If you’re looking for a low maintenance, low growing perennial that likes both full sun and shady gardens, Bergenia might do the trick.
This Asian member of the Saxifragaceae family has large paddle-shaped evergreen leaves that can turn reddish during the winter or in full sun. Slowly spreading from rhizomes that are easily divided, they grow in clusters. From the center of each plant, a thick flower stalk emerges in the spring topped by a spray of medium sized white, pink or red flowers.
Bergenia are pretty disease resistant, but they can fall prey to root weevils. A sure sign weevils are at work are leaves whose edges look like they’ve been trimmed with a pair of banged up pinking shears.
If this kind of damage sounds familiar, that might be because you’ve already seen it on rhodies. The culprit can be any of several varieties of weevil that inhabits the nearby woods and does similar damage to salal and huckleberries. They can’t fly, but populations of them can slowly make their way over time from those native plants to your flower beds.
The damage you see right now probably happened during the late spring, summer or fall when adults emerge and start to feed. During the winter, adults remain inactive underground along side of the larvae, which nibble on tender roots. Around May, however, they’ll emerge from the soil at night like vampires, crawl up plant stems to chew on foliage, then return to hide below by sunrise.
If you don’t like what weevils are doing to your Bergenia – and possibly your rhodies – you can catch them, discourage them or kill them.

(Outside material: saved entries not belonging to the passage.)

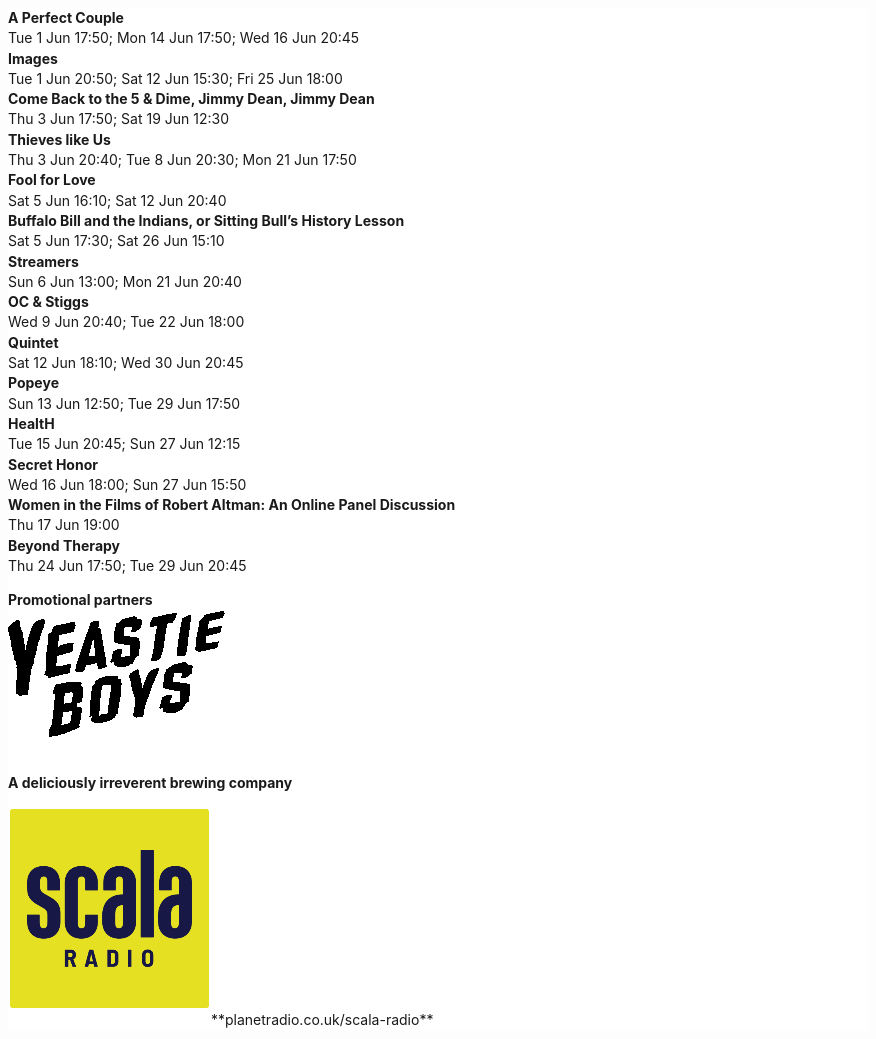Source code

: **A Perfect Couple**<br>
Tue 1 Jun 17:50; Mon 14 Jun 17:50; Wed 16 Jun 20:45  
**Images**<br>
Tue 1 Jun 20:50; Sat 12 Jun 15:30; Fri 25 Jun 18:00  
**Come Back to the 5 & Dime, Jimmy Dean, Jimmy Dean**<br>
Thu 3 Jun 17:50; Sat 19 Jun 12:30  
**Thieves like Us**<br>
Thu 3 Jun 20:40; Tue 8 Jun 20:30; Mon 21 Jun 17:50  
**Fool for Love**<br>
Sat 5 Jun 16:10; Sat 12 Jun 20:40  
**Buffalo Bill and the Indians, or Sitting Bull’s History Lesson**<br>
Sat 5 Jun 17:30; Sat 26 Jun 15:10  
**Streamers**<br>
Sun 6 Jun 13:00; Mon 21 Jun 20:40  
**OC & Stiggs**<br>
Wed 9 Jun 20:40; Tue 22 Jun 18:00  
**Quintet**<br>
Sat 12 Jun 18:10; Wed 30 Jun 20:45  
**Popeye**<br>
Sun 13 Jun 12:50; Tue 29 Jun 17:50  
**HealtH**<br>
Tue 15 Jun 20:45; Sun 27 Jun 12:15  
**Secret Honor**<br>
Wed 16 Jun 18:00; Sun 27 Jun 15:50  
**Women in the Films of Robert Altman: An Online Panel Discussion**<br>
Thu 17 Jun 19:00  
**Beyond Therapy**<br>
Thu 24 Jun 17:50; Tue 29 Jun 20:45  



**Promotional partners**  
<img style="float: left;" src="/img/partner/yeastie-boys-logo.png" alt="Yeastie Boys" title="Yeastie Boys">
<br><br><br><br><br><br><br><br>
**A deliciously irreverent brewing company**  

<img style="float: left;" src="/img/partner/scala-radio-logo.png" alt="Scala Radio" title="Scala Radio">
<br><br><br><br><br><br><br><br><br><br>
**planetradio.co.uk/scala-radio**  
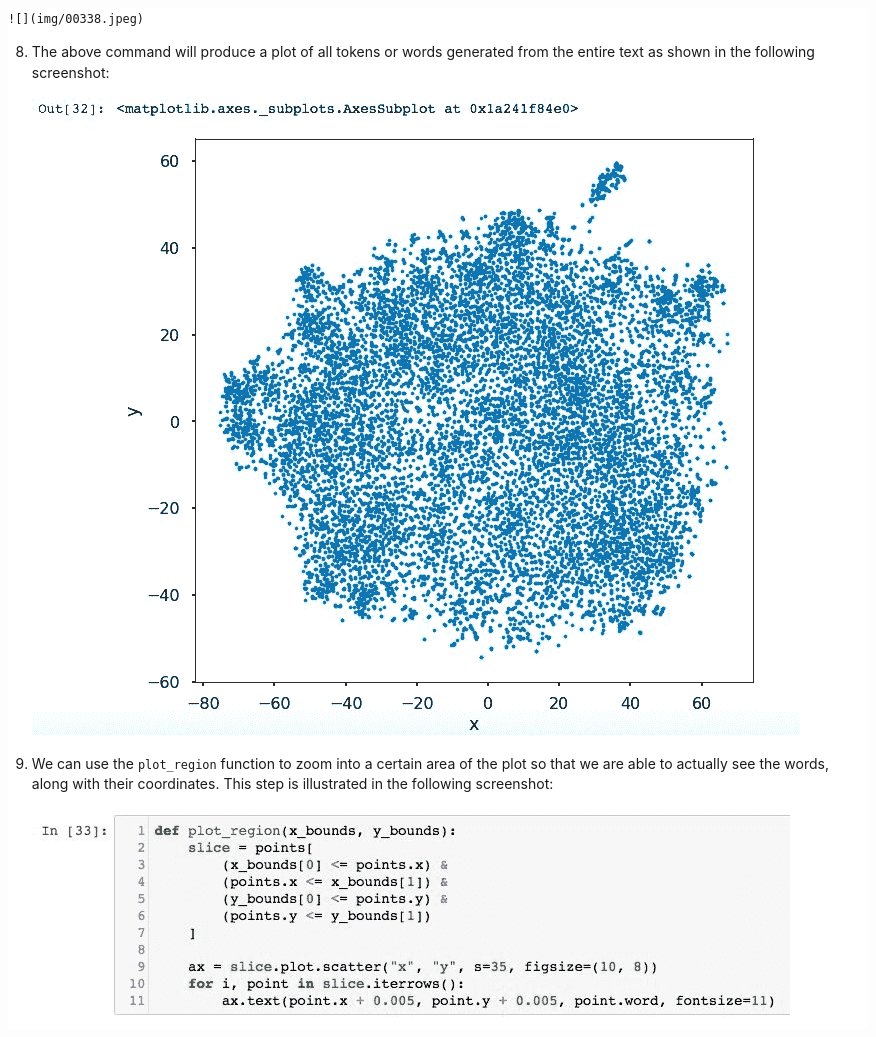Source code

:     ![](img/00338.jpeg)

8.  The above command will produce a plot of all tokens or words generated from the entire text as shown in the following screenshot:

    ![](img/00339.jpeg)

9.  We can use the `plot_region` function to zoom into a certain area of the plot so that we are able to actually see the words, along with their coordinates. This step is illustrated in the following screenshot:

    ![](img/00340.jpeg)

To catch them, head out with a flashlight in the middle of the night, put newspaper around the base of your plants and shake the leaves. Or pick them off. Or you can try putting pleated burlap or rolled up cardboard under the plants during the day and hope to catch some of the critters hiding there the next day.
You can try any number of sticky products around the stems to ensnare or discourage them. This would probably work better with rhodies than Bergenia, obviously. Just make sure the product you use doesn’t damage bark or other plant tissues. Coffee grounds are also said to discourage them. Just spread them around the base of your plants. The success of this may depend upon how addicted you are to caffeine and the amount of grounds you can rustle up.
Remember, anything that’s meant to keep weevils from climbing up the stems will easily be circumvented by foliage that’s allowed to droop and touch the ground or other climbable surfaces.
Finally, you can kill them. Read the label on any pesticide carefully and use it correctly. Never apply pesticides on flowers as it will kill your pollinators. Carefully apply it to all foliage surfaces and know it will kill any visiting beneficial insects along with the bad guys. Pesticides should always be your last resort.
Instead, try an application of beneficial nematodes as a counter attack against marauding weevils. Here again, make sure you follow the directions, not because nematodes can harm humans, but if applied in the sunlight or in too dry or too cold conditions they will all perish before they can do their job. And by the time you’ve gotten to this point in your battle, you’ll really want them to do their job.